Lust, Loneliness, and Legumes: Annecy Winner ‘Carrotica’ Makes Its Digital Debut

In a world where stop-motion often leans into the whimsical or the macabre, Berlin-based filmmaker Daniel Sterlin-Altman has carved out a space that is decidedly more… fertile. After a dominant two-year run on the international festival circuit—headlined by winning the prestigious Cristal for Best Graduation Film at Annecy 2024—Sterlin-Altman’s provocative short Carrotica is officially available to watch online.

Carrotica is a 13-minute dive into the parallel lives of a teenage boy and his single mother, exploring themes of queer desire and emotional survival through a lens of tactile absurdity.

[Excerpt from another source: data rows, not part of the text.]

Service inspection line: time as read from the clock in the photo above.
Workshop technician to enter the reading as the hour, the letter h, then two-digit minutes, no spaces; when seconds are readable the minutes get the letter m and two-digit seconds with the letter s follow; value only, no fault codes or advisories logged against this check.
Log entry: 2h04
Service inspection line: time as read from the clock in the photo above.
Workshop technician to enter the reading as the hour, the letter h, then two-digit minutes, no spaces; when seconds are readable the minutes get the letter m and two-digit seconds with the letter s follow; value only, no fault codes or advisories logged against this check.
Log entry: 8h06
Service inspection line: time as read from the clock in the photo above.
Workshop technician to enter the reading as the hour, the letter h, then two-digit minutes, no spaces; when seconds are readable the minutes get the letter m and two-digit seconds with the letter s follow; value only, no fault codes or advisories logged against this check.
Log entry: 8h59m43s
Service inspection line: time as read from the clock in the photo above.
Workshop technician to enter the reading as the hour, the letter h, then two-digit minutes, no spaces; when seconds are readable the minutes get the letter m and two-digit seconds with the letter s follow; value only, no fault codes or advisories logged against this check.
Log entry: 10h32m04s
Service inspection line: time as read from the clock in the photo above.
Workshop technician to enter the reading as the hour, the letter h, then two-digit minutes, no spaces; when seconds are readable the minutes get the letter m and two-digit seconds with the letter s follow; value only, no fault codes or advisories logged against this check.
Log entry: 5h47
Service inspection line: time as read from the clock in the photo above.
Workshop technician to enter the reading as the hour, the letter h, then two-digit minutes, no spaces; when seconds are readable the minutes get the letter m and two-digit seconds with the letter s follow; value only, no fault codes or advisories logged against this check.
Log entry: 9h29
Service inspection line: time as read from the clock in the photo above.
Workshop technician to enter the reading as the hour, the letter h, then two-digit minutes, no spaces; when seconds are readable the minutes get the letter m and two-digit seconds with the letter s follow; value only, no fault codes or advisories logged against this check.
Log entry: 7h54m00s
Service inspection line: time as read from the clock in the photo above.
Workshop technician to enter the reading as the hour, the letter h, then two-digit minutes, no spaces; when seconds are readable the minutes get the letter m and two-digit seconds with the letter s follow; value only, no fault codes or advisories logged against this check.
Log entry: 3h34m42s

The film follows Nadav, a 16-year-old boy, spends his time in the privacy of his bedroom secretly penning explicit gay erotica, navigating his burgeoning sexuality in a digital age. Shari, his recently single mother and a fertility botanist, finds her professional interest in a particularly “seductive” carrot morphing into an intense, surreal fascination.

Through tango, musical interludes, and vibrant fantasy sequences, the film examines how we cope with loneliness and the strange places we turn to find intimacy.

As Carrotica transitions from the festival hall to the digital screen, it stands as a testament to the power of “weird” animation. It is a film that isn’t afraid to be messy, horny, and vulnerable—proving that sometimes, to find yourself, you have to get lost in the produce aisle.